* _Requirement_
Take from the material every line that contains the word "acceso".

* _Data supplied_
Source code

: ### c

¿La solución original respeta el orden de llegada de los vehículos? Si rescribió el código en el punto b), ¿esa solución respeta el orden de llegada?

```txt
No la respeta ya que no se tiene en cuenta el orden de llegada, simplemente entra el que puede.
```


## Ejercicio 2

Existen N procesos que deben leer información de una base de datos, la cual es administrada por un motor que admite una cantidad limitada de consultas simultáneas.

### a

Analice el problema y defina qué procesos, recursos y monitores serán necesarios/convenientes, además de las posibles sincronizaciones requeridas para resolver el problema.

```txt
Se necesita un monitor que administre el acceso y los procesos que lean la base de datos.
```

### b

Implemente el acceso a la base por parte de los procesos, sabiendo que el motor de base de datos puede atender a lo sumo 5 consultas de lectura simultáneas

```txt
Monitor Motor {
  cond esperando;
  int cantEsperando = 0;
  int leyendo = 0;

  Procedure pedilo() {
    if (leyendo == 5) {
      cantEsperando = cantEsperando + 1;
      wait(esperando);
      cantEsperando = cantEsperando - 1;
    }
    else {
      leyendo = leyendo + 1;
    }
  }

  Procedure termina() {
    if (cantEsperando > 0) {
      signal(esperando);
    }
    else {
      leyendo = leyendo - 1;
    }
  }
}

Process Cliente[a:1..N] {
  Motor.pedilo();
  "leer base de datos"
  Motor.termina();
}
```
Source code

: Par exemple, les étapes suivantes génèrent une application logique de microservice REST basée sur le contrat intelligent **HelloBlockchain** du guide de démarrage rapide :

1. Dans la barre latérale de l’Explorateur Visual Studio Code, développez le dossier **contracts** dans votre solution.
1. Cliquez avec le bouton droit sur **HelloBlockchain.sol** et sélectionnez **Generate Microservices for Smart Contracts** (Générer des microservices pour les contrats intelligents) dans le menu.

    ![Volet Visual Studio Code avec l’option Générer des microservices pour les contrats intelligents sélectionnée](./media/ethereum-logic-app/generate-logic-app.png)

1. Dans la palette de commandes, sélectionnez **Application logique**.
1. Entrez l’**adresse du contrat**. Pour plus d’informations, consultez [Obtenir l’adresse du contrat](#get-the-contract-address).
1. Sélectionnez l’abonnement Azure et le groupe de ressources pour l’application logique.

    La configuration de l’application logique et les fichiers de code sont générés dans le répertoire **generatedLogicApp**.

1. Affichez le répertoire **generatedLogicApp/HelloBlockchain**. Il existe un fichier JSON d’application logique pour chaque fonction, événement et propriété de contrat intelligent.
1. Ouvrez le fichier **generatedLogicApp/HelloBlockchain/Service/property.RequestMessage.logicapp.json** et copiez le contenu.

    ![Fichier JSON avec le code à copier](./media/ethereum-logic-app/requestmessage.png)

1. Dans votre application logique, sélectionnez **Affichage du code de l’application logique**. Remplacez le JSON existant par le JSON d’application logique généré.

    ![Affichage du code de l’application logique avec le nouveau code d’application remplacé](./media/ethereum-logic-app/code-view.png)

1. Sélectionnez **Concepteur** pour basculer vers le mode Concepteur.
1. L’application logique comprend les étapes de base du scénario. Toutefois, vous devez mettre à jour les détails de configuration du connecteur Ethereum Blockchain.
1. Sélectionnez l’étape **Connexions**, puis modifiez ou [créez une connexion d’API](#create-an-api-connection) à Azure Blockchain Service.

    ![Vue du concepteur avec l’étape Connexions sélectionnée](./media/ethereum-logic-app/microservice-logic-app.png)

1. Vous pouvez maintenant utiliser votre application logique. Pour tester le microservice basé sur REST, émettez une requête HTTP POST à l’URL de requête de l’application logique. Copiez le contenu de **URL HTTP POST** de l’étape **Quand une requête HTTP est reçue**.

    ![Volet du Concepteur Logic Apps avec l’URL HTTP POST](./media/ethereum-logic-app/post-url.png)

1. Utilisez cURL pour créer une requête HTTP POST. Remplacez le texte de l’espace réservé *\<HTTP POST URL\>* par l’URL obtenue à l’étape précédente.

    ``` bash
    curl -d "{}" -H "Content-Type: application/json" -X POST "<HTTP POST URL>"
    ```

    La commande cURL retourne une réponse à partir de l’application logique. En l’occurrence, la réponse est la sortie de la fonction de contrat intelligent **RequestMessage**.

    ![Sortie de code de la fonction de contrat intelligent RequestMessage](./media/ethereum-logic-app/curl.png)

* _Result_
Se necesita un monitor que administre el acceso y los procesos que lean la base de datos.
Implemente el acceso a la base por parte de los procesos, sabiendo que el motor de base de datos puede atender a lo sumo 5 consultas de lectura simultáneas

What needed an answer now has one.